* DOCUMENT SEGMENT *
◇ ◇ ◇ ◇ ◇ ◇ ◇

She writes about leaving Doyle Dane Bernbach (for seven
years her Heaven on earth) for a new ad company, and how she made it her
own, producing the simple and unforgettable “Plop Plop Fizz
Fizz” Alka-Seltzer commercial by getting rid of the cartoon
tablet, Speedy, and creating a frothy, luminous commercial composed of
nothing but two Alka-Seltzers dropping into a crystal glass of water;
how she gave Braniff Airways brilliant visibility by painting its
airplanes fresh, vivid colors—and then fell in love with and
married the head of the company.
She writes about her campaign
for the French tourist bureau and how she used a single image—a
country man on a bicycle—that today is still the symbol of
France’s rural life . . . how she traveled the world for Betty
Crocker’s casserole dishes, how she brought theatricality and
fantasy to TV advertising.
She tells how she started Wells Rich
Greene and ran it like a movie studio. She writes about the clients and
the campaigns . . . how she created a new line of
cosmetics—Love—for a conservative drug company (it became
one of the most successful cosmetics launches in history) . . . how she
helped save American Motors from bankruptcy, redesigned its cars and put
together an ad campaign that did the unthinkable—compared its
unknown Javelin with Ford’s beloved Mustang . . . how Midas was
“Midasized”. . . how, when thousands of Ford dealers had
gone out of business, the Ford ads focused not on Ford’s cars
but on the dedication of its workers, with the slogan “Quality is
Job One”; how she made New York the place to be when it was seen
as a sinking ship, with the slogan “I Love New
York.”

◇ ◇ ◇ ◇ ◇ ◇ ◇

Stored items:

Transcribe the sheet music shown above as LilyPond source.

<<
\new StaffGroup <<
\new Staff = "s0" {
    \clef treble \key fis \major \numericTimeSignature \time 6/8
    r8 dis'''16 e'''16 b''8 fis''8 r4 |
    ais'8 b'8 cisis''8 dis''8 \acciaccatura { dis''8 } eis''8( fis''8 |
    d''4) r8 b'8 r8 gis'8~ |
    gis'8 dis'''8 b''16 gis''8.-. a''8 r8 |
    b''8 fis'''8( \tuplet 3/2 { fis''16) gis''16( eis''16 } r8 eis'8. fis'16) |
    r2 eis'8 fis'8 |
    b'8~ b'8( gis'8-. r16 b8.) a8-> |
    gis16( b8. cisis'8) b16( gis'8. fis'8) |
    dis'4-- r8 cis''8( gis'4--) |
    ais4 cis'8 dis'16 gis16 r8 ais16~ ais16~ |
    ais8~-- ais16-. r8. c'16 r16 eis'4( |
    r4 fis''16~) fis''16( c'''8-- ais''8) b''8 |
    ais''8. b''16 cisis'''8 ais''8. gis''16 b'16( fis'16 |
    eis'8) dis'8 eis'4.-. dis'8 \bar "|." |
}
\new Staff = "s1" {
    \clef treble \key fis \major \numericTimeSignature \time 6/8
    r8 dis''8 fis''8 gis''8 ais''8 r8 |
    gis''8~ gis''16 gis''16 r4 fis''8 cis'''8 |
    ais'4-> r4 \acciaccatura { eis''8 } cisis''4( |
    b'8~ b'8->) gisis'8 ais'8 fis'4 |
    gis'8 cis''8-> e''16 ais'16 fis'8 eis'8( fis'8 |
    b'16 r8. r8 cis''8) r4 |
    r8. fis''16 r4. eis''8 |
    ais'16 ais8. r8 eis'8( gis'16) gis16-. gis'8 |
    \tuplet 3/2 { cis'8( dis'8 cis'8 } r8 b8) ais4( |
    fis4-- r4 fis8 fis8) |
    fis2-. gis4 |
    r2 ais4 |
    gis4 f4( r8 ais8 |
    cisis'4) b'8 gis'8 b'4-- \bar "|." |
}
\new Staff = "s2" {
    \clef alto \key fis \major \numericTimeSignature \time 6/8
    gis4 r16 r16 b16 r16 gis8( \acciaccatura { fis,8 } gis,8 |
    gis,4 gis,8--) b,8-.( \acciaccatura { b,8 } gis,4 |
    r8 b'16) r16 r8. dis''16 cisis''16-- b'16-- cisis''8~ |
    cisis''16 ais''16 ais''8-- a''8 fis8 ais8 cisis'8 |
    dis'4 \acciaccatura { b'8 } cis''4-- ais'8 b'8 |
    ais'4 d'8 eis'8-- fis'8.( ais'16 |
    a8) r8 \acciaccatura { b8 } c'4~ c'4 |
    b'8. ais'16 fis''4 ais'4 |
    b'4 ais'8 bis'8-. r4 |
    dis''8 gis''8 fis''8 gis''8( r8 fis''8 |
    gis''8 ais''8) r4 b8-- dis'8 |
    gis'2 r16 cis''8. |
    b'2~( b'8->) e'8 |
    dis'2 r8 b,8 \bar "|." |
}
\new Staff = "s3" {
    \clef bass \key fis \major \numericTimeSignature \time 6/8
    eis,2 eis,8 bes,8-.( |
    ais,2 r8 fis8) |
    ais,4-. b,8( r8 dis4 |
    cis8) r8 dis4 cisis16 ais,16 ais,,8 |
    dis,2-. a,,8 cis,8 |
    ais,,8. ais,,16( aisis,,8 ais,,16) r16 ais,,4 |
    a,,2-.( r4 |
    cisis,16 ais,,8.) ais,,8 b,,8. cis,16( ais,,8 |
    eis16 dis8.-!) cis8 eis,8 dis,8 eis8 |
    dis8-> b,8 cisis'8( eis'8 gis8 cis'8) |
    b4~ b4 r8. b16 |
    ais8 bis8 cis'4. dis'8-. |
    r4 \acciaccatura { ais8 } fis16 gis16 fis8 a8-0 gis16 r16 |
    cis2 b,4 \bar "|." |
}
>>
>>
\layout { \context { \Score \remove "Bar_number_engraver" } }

◇ ◇ ◇ ◇ ◇ ◇ ◇

* WHAT IS EXPECTED *
Extend the passage about the advertising career, starting right after "I Love New York."

* RESPONSE TO THIS TASK *
She writes about taking Wells Rich Greene public and
how she became the first woman CEO of a company on the New York Stock
Exchange . . . how she made a movie with the last of the Hollywood
moguls, Jack Warner. She tells how she transformed a dilapidated,
once-famous villa, La Fiorentina, at Cap Ferrat (a Nazi stronghold
during the war) into a Mediterranean Eden, and writes about her battle
with cancer. She talks about her refusal to globalize Wells Rich Greene
and her decision, finally, to sell the company she’d built into
the fastest-growing ad agency in history, and what happened to it
afterward.
Here is the extraordinary story of how Mary Wells
Lawrence lived her life in advertising—helped shape her
profession, was shaped by it and left her mark on it.